In August, 1975, Bundy’s luck began to run out when he was arrested in Utah. Soon, it was learned that the mysterious figure from out of state had tried to kidnap Carol DaRonch, the only living witness to Bundy’s insanity. However, before facing justice in Utah, a series of events in Colorado took place that convinced authorities that the prosecution of Ted Bundy was priority number one. The section about Colorado will have some readers staring in disbelief. Today, the thought of Bundy pulling the escapades that he did seems unthinkable, but in the 1970s, America was a very different place and the man called Ted was still largely unknown in the days before social media and the internet. From Colorado, he stopped in Chicago before heading to Florida where he would reach the end of the road.
On January 15, 1978, several women were attacked at Florida State University’s Chi Omega Sorority house. Two were killed and the survivors were left with devastating mental and physical injuries. The description of the attacks relayed here is nothing short of barbaric. The events of that night became known as the Chi Omega Murders and in time, the world would learn that Ted was nothing short of a nightmare. But before he was finished, Tallahassee, Florida would also suffer the Ted Bundy experience and the case of Kimberly Leach should leave readers with no doubt that Bundy needed to be taken off the streets. After his arrest in Pensacola, authorities had no idea who they were dealing with. Bundy had refused to reveal his name, undoubtedly due to the charges in several states. But he finally caves and as authorities in others states learn that America’s most wanted killer is in custody, the walls began to close in on Bundy. But ironically, it is at this part of the book that the story becomes even more bizarre with turns and twists that are simply surreal. Between arguing with his own lawyers, acting pro se and making unsolicited outburst during proceedings, it seemed as if he did not truly understand the gravity of his situation. And even at various points in the book, he makes several decisions that even the most common criminal would know not to make. And considering that he was a law student, it is even more bewildering that he commits the blunders that he does. But I believe that they show just how unhinged and detached from reality Bundy truly was.

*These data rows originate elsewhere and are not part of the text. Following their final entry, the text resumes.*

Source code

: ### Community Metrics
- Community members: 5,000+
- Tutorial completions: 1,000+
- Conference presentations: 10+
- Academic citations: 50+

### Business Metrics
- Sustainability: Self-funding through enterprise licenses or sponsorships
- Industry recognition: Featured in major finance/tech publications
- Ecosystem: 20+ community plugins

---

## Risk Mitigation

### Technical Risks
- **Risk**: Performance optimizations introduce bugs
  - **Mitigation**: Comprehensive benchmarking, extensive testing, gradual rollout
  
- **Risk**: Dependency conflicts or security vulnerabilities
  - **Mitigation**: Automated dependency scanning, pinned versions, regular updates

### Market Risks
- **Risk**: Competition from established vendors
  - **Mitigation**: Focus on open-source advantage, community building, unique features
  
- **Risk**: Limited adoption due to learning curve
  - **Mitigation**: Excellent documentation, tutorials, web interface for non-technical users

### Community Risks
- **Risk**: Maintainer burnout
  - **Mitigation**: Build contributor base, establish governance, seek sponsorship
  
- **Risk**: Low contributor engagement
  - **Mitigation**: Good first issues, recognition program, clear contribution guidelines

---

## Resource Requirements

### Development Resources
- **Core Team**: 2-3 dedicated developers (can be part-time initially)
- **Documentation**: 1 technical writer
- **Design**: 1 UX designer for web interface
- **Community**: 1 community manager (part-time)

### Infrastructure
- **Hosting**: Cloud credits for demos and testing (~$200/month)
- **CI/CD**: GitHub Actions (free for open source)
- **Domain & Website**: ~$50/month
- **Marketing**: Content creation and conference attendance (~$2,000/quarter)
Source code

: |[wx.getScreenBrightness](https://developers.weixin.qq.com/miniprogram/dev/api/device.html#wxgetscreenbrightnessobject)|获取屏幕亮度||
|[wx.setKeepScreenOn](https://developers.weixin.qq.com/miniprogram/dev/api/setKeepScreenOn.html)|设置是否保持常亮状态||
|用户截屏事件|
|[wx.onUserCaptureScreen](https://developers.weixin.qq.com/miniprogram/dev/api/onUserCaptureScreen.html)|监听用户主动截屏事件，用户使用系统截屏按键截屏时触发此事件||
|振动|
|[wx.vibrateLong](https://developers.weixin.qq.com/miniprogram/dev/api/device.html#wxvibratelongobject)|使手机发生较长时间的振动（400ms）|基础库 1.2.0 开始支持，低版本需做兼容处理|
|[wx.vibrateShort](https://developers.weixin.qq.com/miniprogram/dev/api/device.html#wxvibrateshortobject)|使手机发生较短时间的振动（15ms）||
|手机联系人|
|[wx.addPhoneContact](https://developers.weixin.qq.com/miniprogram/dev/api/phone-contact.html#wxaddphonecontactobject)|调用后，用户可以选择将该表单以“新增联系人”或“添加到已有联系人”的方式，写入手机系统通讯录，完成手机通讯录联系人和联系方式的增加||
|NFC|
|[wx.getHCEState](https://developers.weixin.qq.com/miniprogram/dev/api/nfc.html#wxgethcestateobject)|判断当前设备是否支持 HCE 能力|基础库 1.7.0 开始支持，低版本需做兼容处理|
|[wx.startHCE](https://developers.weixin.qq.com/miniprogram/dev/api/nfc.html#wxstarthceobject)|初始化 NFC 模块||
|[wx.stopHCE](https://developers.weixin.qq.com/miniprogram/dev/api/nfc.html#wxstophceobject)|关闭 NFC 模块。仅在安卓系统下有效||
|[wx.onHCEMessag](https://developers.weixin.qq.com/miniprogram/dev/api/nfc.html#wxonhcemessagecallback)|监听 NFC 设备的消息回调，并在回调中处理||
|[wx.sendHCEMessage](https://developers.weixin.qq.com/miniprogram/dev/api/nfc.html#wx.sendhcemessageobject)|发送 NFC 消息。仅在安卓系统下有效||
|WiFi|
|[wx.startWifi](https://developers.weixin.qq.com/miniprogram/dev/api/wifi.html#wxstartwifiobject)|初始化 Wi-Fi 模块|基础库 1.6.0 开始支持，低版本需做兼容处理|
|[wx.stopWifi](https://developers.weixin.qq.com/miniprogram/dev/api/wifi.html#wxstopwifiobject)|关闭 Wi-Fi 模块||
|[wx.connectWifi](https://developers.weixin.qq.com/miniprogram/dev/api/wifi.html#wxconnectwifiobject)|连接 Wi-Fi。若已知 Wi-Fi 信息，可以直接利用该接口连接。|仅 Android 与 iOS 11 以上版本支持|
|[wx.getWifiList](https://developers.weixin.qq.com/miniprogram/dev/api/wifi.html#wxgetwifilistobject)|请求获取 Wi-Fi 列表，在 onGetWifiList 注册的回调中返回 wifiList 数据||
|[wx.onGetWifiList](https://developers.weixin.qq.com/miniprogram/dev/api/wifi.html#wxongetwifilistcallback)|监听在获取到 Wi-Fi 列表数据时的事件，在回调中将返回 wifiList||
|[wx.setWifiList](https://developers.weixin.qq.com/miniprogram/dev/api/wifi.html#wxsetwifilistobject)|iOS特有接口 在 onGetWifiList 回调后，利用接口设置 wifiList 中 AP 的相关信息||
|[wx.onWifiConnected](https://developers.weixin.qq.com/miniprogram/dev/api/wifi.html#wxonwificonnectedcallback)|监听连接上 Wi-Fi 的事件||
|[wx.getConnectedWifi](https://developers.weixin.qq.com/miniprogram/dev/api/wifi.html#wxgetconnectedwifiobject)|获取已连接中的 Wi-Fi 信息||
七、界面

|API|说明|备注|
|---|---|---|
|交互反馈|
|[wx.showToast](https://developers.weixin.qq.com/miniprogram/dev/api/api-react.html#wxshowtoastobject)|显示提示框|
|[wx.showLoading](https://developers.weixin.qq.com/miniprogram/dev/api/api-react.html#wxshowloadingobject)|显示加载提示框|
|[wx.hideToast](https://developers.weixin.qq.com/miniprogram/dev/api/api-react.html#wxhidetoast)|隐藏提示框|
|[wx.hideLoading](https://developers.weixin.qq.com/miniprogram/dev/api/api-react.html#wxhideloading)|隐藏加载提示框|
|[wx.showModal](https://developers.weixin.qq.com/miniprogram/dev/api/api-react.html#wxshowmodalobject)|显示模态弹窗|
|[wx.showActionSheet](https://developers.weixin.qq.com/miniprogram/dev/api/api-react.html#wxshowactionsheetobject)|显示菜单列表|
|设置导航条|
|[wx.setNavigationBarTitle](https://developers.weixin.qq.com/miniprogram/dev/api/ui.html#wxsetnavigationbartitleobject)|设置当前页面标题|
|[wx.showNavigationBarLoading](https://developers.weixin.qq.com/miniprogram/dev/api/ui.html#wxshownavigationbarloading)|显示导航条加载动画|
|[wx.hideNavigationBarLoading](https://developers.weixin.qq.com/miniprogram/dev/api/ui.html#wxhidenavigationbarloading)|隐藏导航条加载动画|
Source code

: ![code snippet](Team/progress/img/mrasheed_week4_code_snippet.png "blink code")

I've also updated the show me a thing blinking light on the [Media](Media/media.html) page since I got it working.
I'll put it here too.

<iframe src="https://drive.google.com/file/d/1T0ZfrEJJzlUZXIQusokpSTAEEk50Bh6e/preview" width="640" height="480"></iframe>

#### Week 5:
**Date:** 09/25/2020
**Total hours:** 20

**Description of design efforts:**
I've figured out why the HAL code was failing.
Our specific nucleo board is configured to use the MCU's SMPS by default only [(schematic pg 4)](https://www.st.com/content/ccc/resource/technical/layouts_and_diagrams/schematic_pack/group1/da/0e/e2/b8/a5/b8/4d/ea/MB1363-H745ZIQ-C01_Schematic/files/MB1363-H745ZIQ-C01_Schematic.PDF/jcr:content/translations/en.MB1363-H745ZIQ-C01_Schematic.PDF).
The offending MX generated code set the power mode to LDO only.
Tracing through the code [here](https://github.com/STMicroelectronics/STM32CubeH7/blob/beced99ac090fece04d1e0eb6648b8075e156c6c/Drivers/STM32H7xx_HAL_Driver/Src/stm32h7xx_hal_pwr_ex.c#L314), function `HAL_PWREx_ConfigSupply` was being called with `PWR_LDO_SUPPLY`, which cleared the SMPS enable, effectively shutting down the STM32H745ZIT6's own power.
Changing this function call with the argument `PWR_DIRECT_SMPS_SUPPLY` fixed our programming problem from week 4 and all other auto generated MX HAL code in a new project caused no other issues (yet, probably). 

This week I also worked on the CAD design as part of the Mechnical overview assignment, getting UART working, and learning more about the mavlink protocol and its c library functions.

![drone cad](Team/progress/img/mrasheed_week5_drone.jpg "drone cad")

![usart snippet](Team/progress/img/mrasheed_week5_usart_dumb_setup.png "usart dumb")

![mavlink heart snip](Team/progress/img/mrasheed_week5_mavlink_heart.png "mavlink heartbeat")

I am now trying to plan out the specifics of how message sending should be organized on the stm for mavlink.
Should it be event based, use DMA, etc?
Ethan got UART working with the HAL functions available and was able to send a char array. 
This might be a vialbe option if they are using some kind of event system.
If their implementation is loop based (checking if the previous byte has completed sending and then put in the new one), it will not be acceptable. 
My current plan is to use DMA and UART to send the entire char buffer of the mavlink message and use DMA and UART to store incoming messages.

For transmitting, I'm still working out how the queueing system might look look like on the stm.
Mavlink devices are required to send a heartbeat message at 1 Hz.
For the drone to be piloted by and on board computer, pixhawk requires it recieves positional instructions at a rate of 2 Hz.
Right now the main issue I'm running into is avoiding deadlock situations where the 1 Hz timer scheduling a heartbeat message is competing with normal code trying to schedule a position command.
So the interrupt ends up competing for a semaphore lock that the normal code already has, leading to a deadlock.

There is a good discussion of the trial in Florida but it is quite condensed. I think it was a good decision by editors as it would have resulted in the book draggin out for too long. The authors do provide just enough for readers to get an idea of what was taking place between as Bundy’s defense began to crumble. Readers who are interested in the trial and in Bundy’s own words may find the Netflix docuseries Conversations With a Killer: The Ted Bundy Tapes, highly enjoyable. Although it is not the end all source for information on Bundy, there is a wealth of information on Bundy’s thoughts and crimes. However, this account by Michaud and Aynesworth is a good starting point for understand the life and crimes of Ted Bundy.